Vegetarianism. Part IV. To be or not to be a vegetarian

The main argument in favour of eating meat is that it is an excellent source of first class protein, which is essential for proper growth and maintenance of the body. This beneficial property of meat is undeniable, but there are other factors not so favourable which should also be considered.

Modern methods of rearing animals for slaughter and human consumption often result in an end product which is contaminated with various chemicals. The use of artificial methods of stimulating an animal’s growth is becoming alarmingly prevalent throughout the world. Hormones and other substances are administered to the animals in their food and by injection, along with other antibiotics and vaccines. These remain in the flesh after the animal is slaughtered and are eaten by the usually unsuspecting consumer. Exactly what effect these substances have on the human body will not be discussed here, for they are still the subject of present day research and of the future. But we do feel that these extraneous toxins must have some influence on our body, and are probably detrimental to health and well being.

Apart from all these artificially introduced substances, the flesh of dead animals is a wonderful breeding ground for germs. This can be dangerous if the meat is not cooked properly. Furthermore, meat contains natural waste materials and toxins, a by-product of every animal’s normal living. When the meat is eaten, these waste products are taken into the human body and in turn must be expelled. Of course, the body is usually quite capable of doing this, yet at the same time this imposes an extra burden on the kidneys and the other organs of elimination.

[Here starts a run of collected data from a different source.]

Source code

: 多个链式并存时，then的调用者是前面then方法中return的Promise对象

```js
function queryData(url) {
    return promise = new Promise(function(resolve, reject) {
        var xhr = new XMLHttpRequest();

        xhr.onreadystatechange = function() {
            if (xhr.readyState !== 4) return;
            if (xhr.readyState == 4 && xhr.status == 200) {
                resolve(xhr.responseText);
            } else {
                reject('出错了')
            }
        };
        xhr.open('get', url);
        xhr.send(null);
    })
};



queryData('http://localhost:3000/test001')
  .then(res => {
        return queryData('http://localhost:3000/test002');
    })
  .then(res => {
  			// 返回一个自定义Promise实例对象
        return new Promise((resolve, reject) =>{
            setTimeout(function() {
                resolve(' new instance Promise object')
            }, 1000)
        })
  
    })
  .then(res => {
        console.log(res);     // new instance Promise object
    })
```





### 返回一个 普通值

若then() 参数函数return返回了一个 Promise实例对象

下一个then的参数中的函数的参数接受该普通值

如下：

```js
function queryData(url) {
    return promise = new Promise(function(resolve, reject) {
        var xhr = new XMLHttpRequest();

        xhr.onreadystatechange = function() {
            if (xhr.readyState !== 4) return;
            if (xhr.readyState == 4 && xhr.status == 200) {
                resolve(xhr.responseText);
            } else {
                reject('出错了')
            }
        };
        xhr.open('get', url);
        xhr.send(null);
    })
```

Another important factor is that animal flesh contains adrenaline. This is a powerful hormone and stimulant, which is released into the blood during times of emergency. In other words, whenever an animal faces a possibly dangerous situation, adrenaline is immediately injected into the bloodstream, which in turn triggers the whole body to a state of tension and readiness for action. It is a necessary safety mechanism that is also an important part of the human body. Now when an animal is killed it is in a state of fear. A large amount of adrenaline is pumped into the blood, prior to death, and is retained in the flesh. As far as we know this adrenaline retains its potency and when the meat is eaten the effects are passed on to the consumer. That is, the adrenaline from meat acts on the human system as though it came from the human adrenal glands under conditions of fear or stress. Whether the potency of adrenaline is destroyed by cooking is uncertain, but we feel it is a valid possibility that consumption of adrenaline in meat can lead to accentuated states of stress, which can only be detrimental to one’s health.